Writer Adam Gopnik, in a recent piece for The New Yorker magazine, tackled the question, “Why teach English?”
College graduation statistics have been showing a steady decrease in English majors in recent years, and Gopnik said he fears the major is vanishing from American colleges and universities just as the Latin prerequisite vanished before it.
In response to this decline, he said people have been clamoring to make their case to save the study, with most defenses falling into two categories: One that argues English majors make better people and the second that they make for better societies.
Gopnik, however, said he doesn’t buy into these arguments.
“There really are no whys to such things anymore than there are to why we wear clothes or paint good pictures or live in more thatn hovels or huts or send flowers to our beloved on their birthday," he said. "We need humanities not because they will produce shrewder entrepreneurs or kinder CEOs, but because they help us enjoy like more and endure it better."

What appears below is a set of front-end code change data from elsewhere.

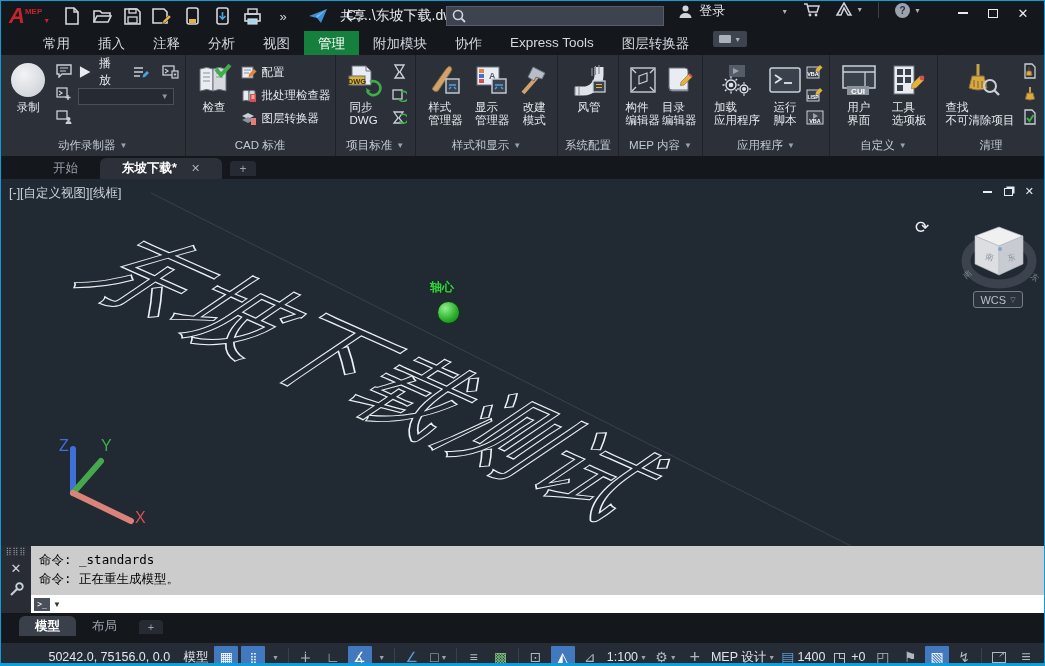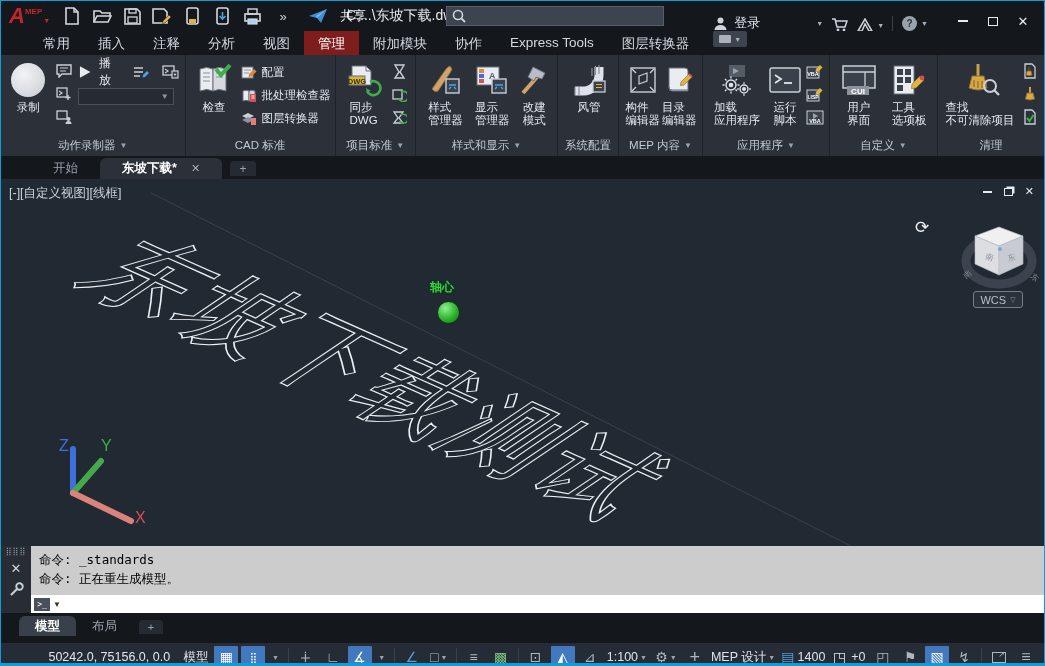--- a/index.html
+++ b/index.html
@@ -21,36 +21,36 @@
   .more-glyph { color:#cfd4db; font-size:13px; letter-spacing:-2px; }
   .share { display:flex; align-items:center; gap:12px; margin-left:10px; color:#e4e8ee; font-size:13px; cursor:pointer; }
   .doc-title { position:absolute; left:345px; top:0; height:30px; display:flex; align-items:center;
                color:#e8ebf0; font-size:14px; gap:10px; }
   .doc-title .play { color:#cfd4db; font-size:9px; }
   .searchbox { position:absolute; left:445px; top:5px; width:218px; height:20px; background:#3d4450;
                border:1px solid #555d6a; display:flex; align-items:center; }
   .searchbox input { flex:1; background:transparent; border:none; outline:none; color:#eef1f5;
                      font-size:13px; padding:0 6px; font-family:inherit; }
   .searchbtn { width:24px; height:100%; display:flex; align-items:center; justify-content:center; cursor:pointer; }
-  .tb-right { position:absolute; right:8px; top:1px; height:30px; display:flex; align-items:flex-end; gap:8px; }
+  .tb-right { position:absolute; right:8px; top:1px; height:30px; display:flex; align-items:flex-start; gap:15px; }
   .login { display:flex; align-items:center; gap:6px; color:#dfe3e9; font-size:13px; cursor:pointer; width:110px; }
   .tinycaret { font-size:7px; color:#aab1ba; }
   .tb-ico { display:flex; align-items:center; gap:3px; cursor:pointer; }
   .tb-sep { width:1px; height:16px; background:#3a414b; }
   .winctl { display:flex; align-items:center; gap:4px; margin-left:14px; }
   .winbtn { width:26px; height:22px; display:flex; align-items:center; justify-content:center;
             color:#e8ebf0; font-size:13px; cursor:pointer; }
   .winbtn .minbar { width:10px; height:2px; background:#e8ebf0; display:block; }
   .winbtn .maxbox { width:10px; height:9px; border:1.5px solid #e8ebf0; display:block; }
 
   
   .ribbontabs { position:absolute; left:0; top:30px; width:100%; height:24px; background:#14171c;
                 display:flex; padding-left:28px; }
   .rtab { padding:4px 14px; font-size:13.5px; color:#d4d9e0; cursor:pointer; white-space:nowrap; }
-  .rtab.active { background:#7f1d1d; color:#ffffff; }
+  .rtab.active { background:#15803d; color:#ffffff; }
   .rtab-extra { margin-left:10px; margin-bottom:3px; width:34px; height:16px; background:#3d4450;
                 border-radius:2px; display:flex; align-items:center; justify-content:center; gap:3px; cursor:pointer; }
   .rtab-extra .pic { width:12px; height:8px; background:#aab1ba; border-radius:1px; }
 
   
   .ribbon { position:absolute; left:0; top:54px; width:100%; height:101px; background:#2b3039; display:flex; }
   .panel { position:relative; height:100%; border-right:1px solid #1d2128; display:flex; flex-direction:column; }
   .panel-body { flex:1; display:flex; align-items:flex-start; padding:4px 4px 0 6px; gap:4px; }
   .panel-title { height:21px; display:flex; align-items:center; justify-content:center; gap:4px;
                  color:#c3c9d2; font-size:11.5px; cursor:pointer; }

He illustrates his point by writing about his own father, a son of a Jewish immigrant butcher, who had a love of reading. From a lower-middle class upbringing, Gopnik's father was able to put himself through college to become none other than an English professor.
"Critics miss the meaning of lives like my own father, which were all about finding a passion and a purpose in life by being exposed to books, and that was only possible through the existence of English majors in an English department," he said.